Stored items:

* * * * * * * * *

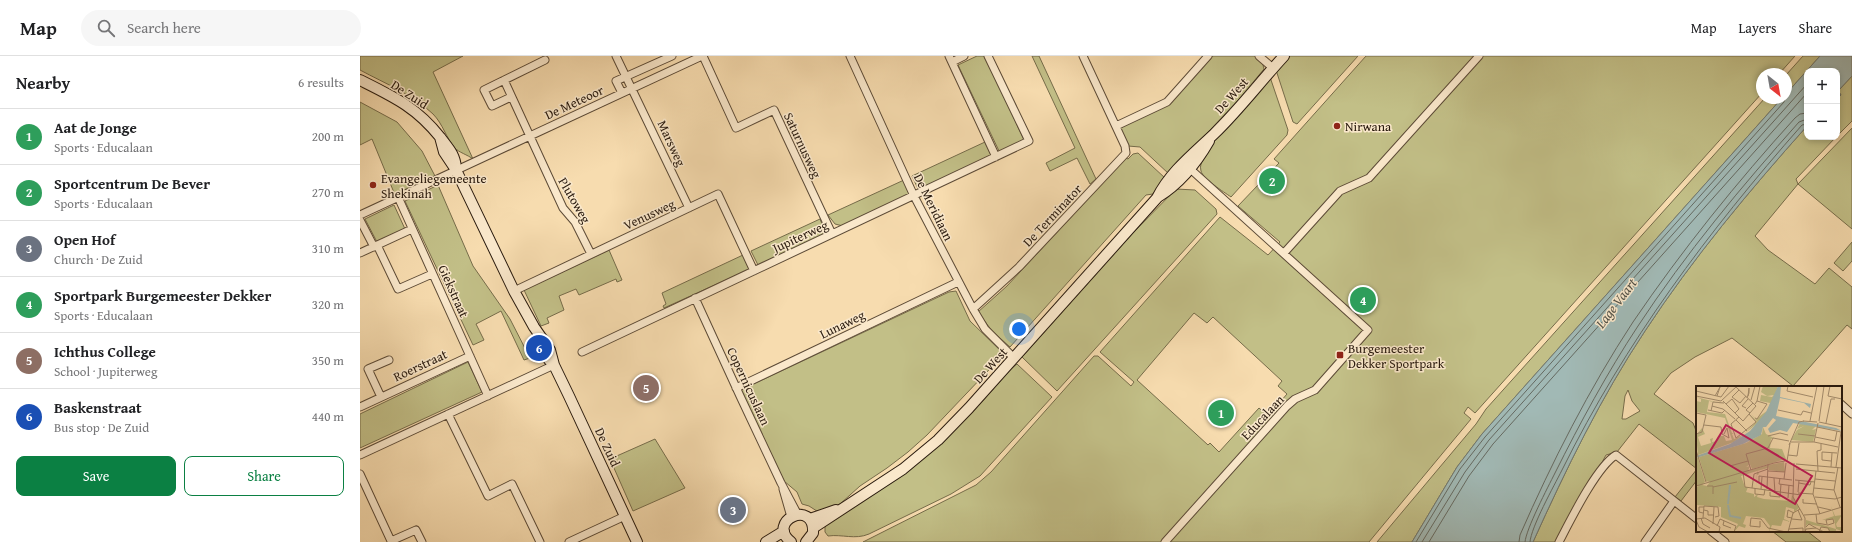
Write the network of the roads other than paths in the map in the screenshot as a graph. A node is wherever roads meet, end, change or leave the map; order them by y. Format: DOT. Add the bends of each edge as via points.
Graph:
graph roads {
  1 [pos="616,56"];
  2 [pos="672,56"];
  3 [pos="702,56"];
  4 [pos="850,56"];
  5 [pos="964,56"];
  6 [pos="988,56"];
  7 [pos="1083,56"];
  8 [pos="1208,56"];
  9 [pos="1259,56"];
  10 [pos="1284,56"];
  11 [pos="1480,56"];
  12 [pos="950,59"];
  13 [pos="545,60"];
  14 [pos="1273,68"];
  15 [pos="627,77"];
  16 [pos="360,80"];
  17 [pos="504,80"];
  18 [pos="633,88"];
  19 [pos="622,93"];
  20 [pos="511,97"];
  21 [pos="1116,126"];
  22 [pos="528,136"];
  23 [pos="996,157"];
  24 [pos="1186,165"];
  25 [pos="456,170"];
  26 [pos="914,196"];
  27 [pos="398,197"];
  28 [pos="689,208"];
  29 [pos="360,216"];
  30 [pos="360,220"];
  31 [pos="412,229"];
  32 [pos="832,234"];
  33 [pos="375,246"];
  34 [pos="360,253"];
  35 [pos="1284,253"];
  36 [pos="591,254"];
  37 [pos="754,271"];
  38 [pos="432,274"];
  39 [pos="958,282"];
  40 [pos="514,291"];
  41 [pos="695,298"];
  42 [pos="972,309"];
  43 [pos="582,352"];
  44 [pos="470,356"];
  45 [pos="1014,358"];
  46 [pos="389,360"];
  47 [pos="554,364"];
  48 [pos="736,388"];
  49 [pos="488,396"];
  50 [pos="381,397"];
  51 [pos="1842,405"];
  52 [pos="360,407"];
  53 [pos="448,414"];
  54 [pos="1852,414"];
  55 [pos="360,456"];
  56 [pos="360,474"];
  57 [pos="1674,501"];
  58 [pos="625,516"];
  59 [pos="795,516"];
  60 [pos="1696,518"];
  61 [pos="811,524"];
  62 [pos="1712,532"];
  63 [pos="786,538"];
  64 [pos="422,542"];
  65 [pos="540,542"];
  66 [pos="569,542"];
  67 [pos="637,542"];
  68 [pos="766,542"];
  69 [pos="807,542"];
  70 [pos="1165,542"];
  71 [pos="1559,542"];
  72 [pos="1644,542"];
  73 [pos="1725,542"];
  1 -- 15 [label="street, Marsweg"];
  2 -- 15 [label="street"];
  3 -- 18 [label="street, De Meteoor"];
  3 -- 32 [label="street, Saturnusweg" via="736,128 774,110"];
  4 -- 26 [label="street, De Meridiaan"];
  5 -- 12 [label="street"];
  6 -- 23 [label="street, Jupiterweg" via="1029,141"];
  7 -- 21 [label="street"];
  8 -- 21 [label="street" via="1167,102"];
  9 -- 14 [label="street"];
  10 -- 14 [label="main road, De West"];
  11 -- 35 [label="street" via="1369,178 1340,191"];
  12 -- 23 [label="street"];
  13 -- 17 [label="street"];
  14 -- 24 [label="main road, De West"];
  15 -- 18 [label="street, Marsweg"];
  15 -- 19 [label="street" via="616,81"];
  16 -- 25 [label="main road, De Zuid" via="410,106 425,119 440,137 446,157"];
  17 -- 20 [label="street, Plutoweg"];
  17 -- 20 [label="street" via="484,90 492,106"];
  18 -- 19 [label="street, De Meteoor"];
  18 -- 28 [label="street, Marsweg"];
  19 -- 22 [label="street, De Meteoor"];
  20 -- 22 [label="street, Plutoweg"];
  21 -- 42 [label="street, De Terminator" via="1125,146 1125,155 1019,268"];
  22 -- 25 [label="street, De Meteoor"];
  22 -- 36 [label="street, Plutoweg" via="562,208 575,222"];
  23 -- 26 [label="street, Jupiterweg"];
  24 -- 35 [label="street, Educalaan"];
  24 -- 45 [label="main road, De West" via="1164,185 1157,198"];
  25 -- 27 [label="street, De Meteoor"];
  25 -- 40 [label="main road, De Zuid"];
  26 -- 32 [label="street, Jupiterweg"];
  26 -- 39 [label="street, De Meridiaan"];
  27 -- 29 [label="street"];
  27 -- 31 [label="street, Giekstraat"];
  28 -- 36 [label="street, Venusweg"];
  28 -- 37 [label="street, Venusweg" via="718,194"];
  30 -- 33 [label="street"];
  31 -- 33 [label="street"];
  31 -- 38 [label="street, Giekstraat"];
  32 -- 37 [label="street, Jupiterweg"];
  33 -- 34 [label="street"];
  33 -- 38 [label="street" via="398,289"];
  35 -- 70 [label="street, Educalaan" via="1368,330 1315,390 1295,399 1288,406"];
  36 -- 40 [label="street, Venusweg"];
  37 -- 41 [label="street, Jupiterweg"];
  38 -- 44 [label="street, Giekstraat"];
  39 -- 42 [label="street, De Meridiaan"];
  39 -- 48 [label="street, Lunaweg"];
  40 -- 47 [label="main road, De Zuid" via="550,350"];
  41 -- 43 [label="street, Jupiterweg"];
  41 -- 48 [label="street, Copernicuslaan"];
  42 -- 45 [label="street, De Meridiaan" via="985,329"];
  44 -- 49 [label="street, Giekstraat"];
  44 -- 50 [label="street, Roerstraat"];
  45 -- 61 [label="main road, De West" via="938,440 904,469"];
  46 -- 50 [label="street, Roerstraat" via="368,369"];
  47 -- 49 [label="street"];
  47 -- 58 [label="main road, De Zuid"];
  48 -- 59 [label="street, Copernicuslaan"];
  49 -- 53 [label="street"];
  50 -- 52 [label="street, Roerstraat"];
  51 -- 54 [label="street"];
  53 -- 55 [label="street"];
  53 -- 65 [label="street" via="488,496 512,484"];
  56 -- 64 [label="street" via="391,541 416,530"];
  57 -- 60 [label="street"];
  57 -- 71 [label="street" via="1616,455 1610,459 1592,484"];
  57 -- 72 [label="street"];
  58 -- 66 [label="street"];
  58 -- 67 [label="main road, De Zuid"];
  59 -- 61 [label="main road"];
  59 -- 63 [label="main road" via="785,523"];
  61 -- 69 [label="main road" via="813,533"];
  62 -- 73 [label="street"];
  63 -- 68 [label="main road"];
}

* * * * * * * * *

Among the records above, find each line containing the string "Marsweg" and copy it.

  1 -- 15 [label="street, Marsweg"];
  15 -- 18 [label="street, Marsweg"];
  18 -- 28 [label="street, Marsweg"];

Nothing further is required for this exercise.